Even if the SEC were somehow found to be a “department,” the PCAOB would still violate the Appointments Clause, because it vests the appointment power in the SEC Commissioners collectively, when only the Chairman is the SEC’s head. An entity can only have one head. Moreover, the SEC’s Chairman has administrative authority that other Commissioners lack, like appointing SEC staff.
Congress may have been attempting to evade the Appointments Clause by declaring in Sarbanes-Oxley that the PCAOB “shall not be an agency or establishment of the United States Government.” But as the Supreme Court observed in the Mistretta case, labels cannot change the fact that an entity is a federal agency subject to the Constitution. The fact that the PCAOB’s members are appointed by government officials and enforce federal law make it a federal agency no matter what Congress says.
In the 1995 Lebron case, Amtrak was held by the Supreme Court to be subject to the Constitution even though Congress declared that it was not a government agency. Like Amtrak, the PCAOB was created by a federal law, has a government-appointed board, and carries out federal policies. That makes it a federal agency. But the PCAOB is an even clearer example of a federal agency because, unlike Amtrak, which earns revenue from fares, the PCAOB is wholly funded through federal exactions and enforces federal laws.
The purpose of the Appointments Clause is to promote effective management by preventing the lack of accountability typical in a multi-member body, such as the appointment of poorly vetted officers through behind-the-scenes string-pulling. Vesting appointments in the President or in a single agency head makes clear who is really behind a given appointment, and makes it possible for the executive to demand good performance from the appointee.
Sarbanes-Oxley’s requirement that SEC Commissioners as a group agree on appointments of PCAOB members undermines the goal of effective management. Initial appointments proved messy and divisive.
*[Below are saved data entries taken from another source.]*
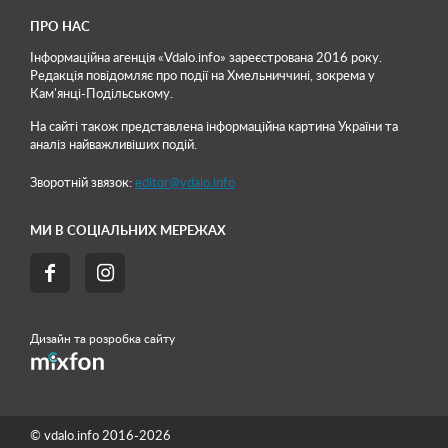
ПРО НАС
Інформаційна агенція «Vdalo.info» зареєстрована 2016 року.
Редакція повідомляє про події на Хмельниччині, зокрема у
Кам'янці-Подільському.
На сайті також представлена інформаційна картина України та
аналіз найважливіших подій.
Зворотній звязок:
editor@vdalo.info
МИ В СОЦІАЛЬНИХ МЕРЕЖАХ


Дизайн та розробка сайту
© vdalo.info 2016-2026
For instance, according to the Government Accountability Office, in 2002, when a divided SEC selected the PCAOB’s membership, “The selection process broke down…when the Commission was unable to agree on a consensus candidate for chairman.” Different commissioners backed different candidates, and this “inability to choose a final slate of candidates until the eve of the Commission’s vote resulted in the appointment of PCAOB members who had not been fully vetted.” The first PCAOB Chairman resigned shortly after he was appointed when his service on a company under investigation for accounting problems became public. The GAO found that no Commissioner, not even the SEC’s chairman, knew of this information before the vote, because no one was really in charge of selection.
The Constitution’s framers drafted the Appointments Clause as a check on overweening bureaucracy. As colonists, they had seen offices created by the Crown spawn yet more offices, creating what the Declaration of Independence refers to as a “multitude of new offices” and “swarms of officers to harass our people.” In its 1991 Freytag decision, the Court observed that “the power of appointment to offices” was considered by the Framers to be “the most insidious and powerful weapon of eighteenth-century despotism.” Thus, “The Clause reflects our Framers’ conclusion that widely distributed appointment power subverts democratic government.”
To discourage such abuses, the Supreme Court, in its 1995 Ryder decision, overturned disciplinary action taken by improperly appointed officials. The courts should similarly overturn the rules and actions of the PCAOB, since it is an unaccountable entity that violates the Constitution’s Appointments Clause.